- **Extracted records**
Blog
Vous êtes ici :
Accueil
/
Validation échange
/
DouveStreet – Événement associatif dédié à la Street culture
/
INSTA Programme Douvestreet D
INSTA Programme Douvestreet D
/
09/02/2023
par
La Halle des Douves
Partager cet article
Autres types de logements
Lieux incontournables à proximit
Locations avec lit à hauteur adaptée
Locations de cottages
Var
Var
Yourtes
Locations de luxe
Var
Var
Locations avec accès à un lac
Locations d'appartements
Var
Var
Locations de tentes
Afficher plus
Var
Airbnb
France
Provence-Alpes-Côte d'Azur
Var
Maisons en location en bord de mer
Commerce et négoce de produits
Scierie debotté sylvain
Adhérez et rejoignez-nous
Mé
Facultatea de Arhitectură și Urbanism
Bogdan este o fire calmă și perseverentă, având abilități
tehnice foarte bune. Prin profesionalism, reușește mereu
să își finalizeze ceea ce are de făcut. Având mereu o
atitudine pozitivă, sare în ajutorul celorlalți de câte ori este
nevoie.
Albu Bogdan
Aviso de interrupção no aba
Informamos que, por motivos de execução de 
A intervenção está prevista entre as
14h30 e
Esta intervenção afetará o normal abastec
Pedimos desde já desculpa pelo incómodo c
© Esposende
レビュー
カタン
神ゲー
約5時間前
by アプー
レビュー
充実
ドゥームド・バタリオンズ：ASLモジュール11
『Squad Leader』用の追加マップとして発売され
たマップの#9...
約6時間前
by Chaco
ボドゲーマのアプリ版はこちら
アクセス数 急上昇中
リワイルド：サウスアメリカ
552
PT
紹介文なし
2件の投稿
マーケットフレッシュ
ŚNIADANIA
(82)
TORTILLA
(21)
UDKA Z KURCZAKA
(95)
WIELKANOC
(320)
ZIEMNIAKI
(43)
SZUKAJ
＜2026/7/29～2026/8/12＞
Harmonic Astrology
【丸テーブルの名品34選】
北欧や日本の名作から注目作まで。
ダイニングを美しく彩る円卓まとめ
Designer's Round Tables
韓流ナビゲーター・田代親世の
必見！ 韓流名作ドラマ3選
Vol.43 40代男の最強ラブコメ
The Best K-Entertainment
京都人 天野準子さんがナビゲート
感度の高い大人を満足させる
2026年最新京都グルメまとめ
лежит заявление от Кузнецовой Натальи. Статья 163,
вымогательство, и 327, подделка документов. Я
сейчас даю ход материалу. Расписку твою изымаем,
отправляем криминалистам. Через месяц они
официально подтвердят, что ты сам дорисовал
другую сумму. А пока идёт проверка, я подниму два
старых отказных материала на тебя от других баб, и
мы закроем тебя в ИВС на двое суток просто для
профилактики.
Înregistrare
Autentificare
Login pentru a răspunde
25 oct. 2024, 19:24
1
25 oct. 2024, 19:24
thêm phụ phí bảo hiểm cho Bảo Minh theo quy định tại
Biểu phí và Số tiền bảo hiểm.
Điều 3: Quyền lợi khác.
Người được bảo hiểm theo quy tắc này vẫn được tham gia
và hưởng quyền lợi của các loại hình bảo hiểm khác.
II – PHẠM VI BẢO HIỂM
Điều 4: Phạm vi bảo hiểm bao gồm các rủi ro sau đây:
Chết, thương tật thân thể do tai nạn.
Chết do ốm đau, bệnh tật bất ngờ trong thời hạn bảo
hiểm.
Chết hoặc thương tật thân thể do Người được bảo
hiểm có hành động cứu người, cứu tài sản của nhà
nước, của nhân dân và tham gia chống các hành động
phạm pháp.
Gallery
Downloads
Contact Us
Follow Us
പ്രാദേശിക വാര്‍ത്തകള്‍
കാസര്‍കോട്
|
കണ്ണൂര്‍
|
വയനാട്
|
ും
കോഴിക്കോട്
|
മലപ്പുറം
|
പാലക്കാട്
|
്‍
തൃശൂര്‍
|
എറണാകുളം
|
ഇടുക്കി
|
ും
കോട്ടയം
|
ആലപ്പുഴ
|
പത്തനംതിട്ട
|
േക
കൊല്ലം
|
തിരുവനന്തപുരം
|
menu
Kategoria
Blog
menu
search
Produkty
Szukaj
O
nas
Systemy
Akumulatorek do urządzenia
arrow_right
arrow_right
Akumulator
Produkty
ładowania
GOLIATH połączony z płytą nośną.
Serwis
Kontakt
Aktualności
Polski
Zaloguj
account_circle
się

- **REQUIRED WORK**
Transcribe every line above verbatim, keeping each character and line break unchanged.

- **RESPONSE TO THE EXERCISE**
Blog
Vous êtes ici :
Accueil
/
Validation échange
/
DouveStreet – Événement associatif dédié à la Street culture
/
INSTA Programme Douvestreet D
INSTA Programme Douvestreet D
/
09/02/2023
par
La Halle des Douves
Partager cet article
Autres types de logements
Lieux incontournables à proximit
Locations avec lit à hauteur adaptée
Locations de cottages
Var
Var
Yourtes
Locations de luxe
Var
Var
Locations avec accès à un lac
Locations d'appartements
Var
Var
Locations de tentes
Afficher plus
Var
Airbnb
France
Provence-Alpes-Côte d'Azur
Var
Maisons en location en bord de mer
Commerce et négoce de produits
Scierie debotté sylvain
Adhérez et rejoignez-nous
Mé
Facultatea de Arhitectură și Urbanism
Bogdan este o fire calmă și perseverentă, având abilități
tehnice foarte bune. Prin profesionalism, reușește mereu
să își finalizeze ceea ce are de făcut. Având mereu o
atitudine pozitivă, sare în ajutorul celorlalți de câte ori este
nevoie.
Albu Bogdan
Aviso de interrupção no aba
Informamos que, por motivos de execução de 
A intervenção está prevista entre as
14h30 e
Esta intervenção afetará o normal abastec
Pedimos desde já desculpa pelo incómodo c
© Esposende
レビュー
カタン
神ゲー
約5時間前
by アプー
レビュー
充実
ドゥームド・バタリオンズ：ASLモジュール11
『Squad Leader』用の追加マップとして発売され
たマップの#9...
約6時間前
by Chaco
ボドゲーマのアプリ版はこちら
アクセス数 急上昇中
リワイルド：サウスアメリカ
552
PT
紹介文なし
2件の投稿
マーケットフレッシュ
ŚNIADANIA
(82)
TORTILLA
(21)
UDKA Z KURCZAKA
(95)
WIELKANOC
(320)
ZIEMNIAKI
(43)
SZUKAJ
＜2026/7/29～2026/8/12＞
Harmonic Astrology
【丸テーブルの名品34選】
北欧や日本の名作から注目作まで。
ダイニングを美しく彩る円卓まとめ
Designer's Round Tables
韓流ナビゲーター・田代親世の
必見！ 韓流名作ドラマ3選
Vol.43 40代男の最強ラブコメ
The Best K-Entertainment
京都人 天野準子さんがナビゲート
感度の高い大人を満足させる
2026年最新京都グルメまとめ
лежит заявление от Кузнецовой Натальи. Статья 163,
вымогательство, и 327, подделка документов. Я
сейчас даю ход материалу. Расписку твою изымаем,
отправляем криминалистам. Через месяц они
официально подтвердят, что ты сам дорисовал
другую сумму. А пока идёт проверка, я подниму два
старых отказных материала на тебя от других баб, и
мы закроем тебя в ИВС на двое суток просто для
профилактики.
Înregistrare
Autentificare
Login pentru a răspunde
25 oct. 2024, 19:24
1
25 oct. 2024, 19:24
thêm phụ phí bảo hiểm cho Bảo Minh theo quy định tại
Biểu phí và Số tiền bảo hiểm.
Điều 3: Quyền lợi khác.
Người được bảo hiểm theo quy tắc này vẫn được tham gia
và hưởng quyền lợi của các loại hình bảo hiểm khác.
II – PHẠM VI BẢO HIỂM
Điều 4: Phạm vi bảo hiểm bao gồm các rủi ro sau đây:
Chết, thương tật thân thể do tai nạn.
Chết do ốm đau, bệnh tật bất ngờ trong thời hạn bảo
hiểm.
Chết hoặc thương tật thân thể do Người được bảo
hiểm có hành động cứu người, cứu tài sản của nhà
nước, của nhân dân và tham gia chống các hành động
phạm pháp.
Gallery
Downloads
Contact Us
Follow Us
പ്രാദേശിക വാര്‍ത്തകള്‍
കാസര്‍കോട്
|
കണ്ണൂര്‍
|
വയനാട്
|
ും
കോഴിക്കോട്
|
മലപ്പുറം
|
പാലക്കാട്
|
്‍
തൃശൂര്‍
|
എറണാകുളം
|
ഇടുക്കി
|
ും
കോട്ടയം
|
ആലപ്പുഴ
|
പത്തനംതിട്ട
|
േക
കൊല്ലം
|
തിരുവനന്തപുരം
|
menu
Kategoria
Blog
menu
search
Produkty
Szukaj
O
nas
Systemy
Akumulatorek do urządzenia
arrow_right
arrow_right
Akumulator
Produkty
ładowania
GOLIATH połączony z płytą nośną.
Serwis
Kontakt
Aktualności
Polski
Zaloguj
account_circle
się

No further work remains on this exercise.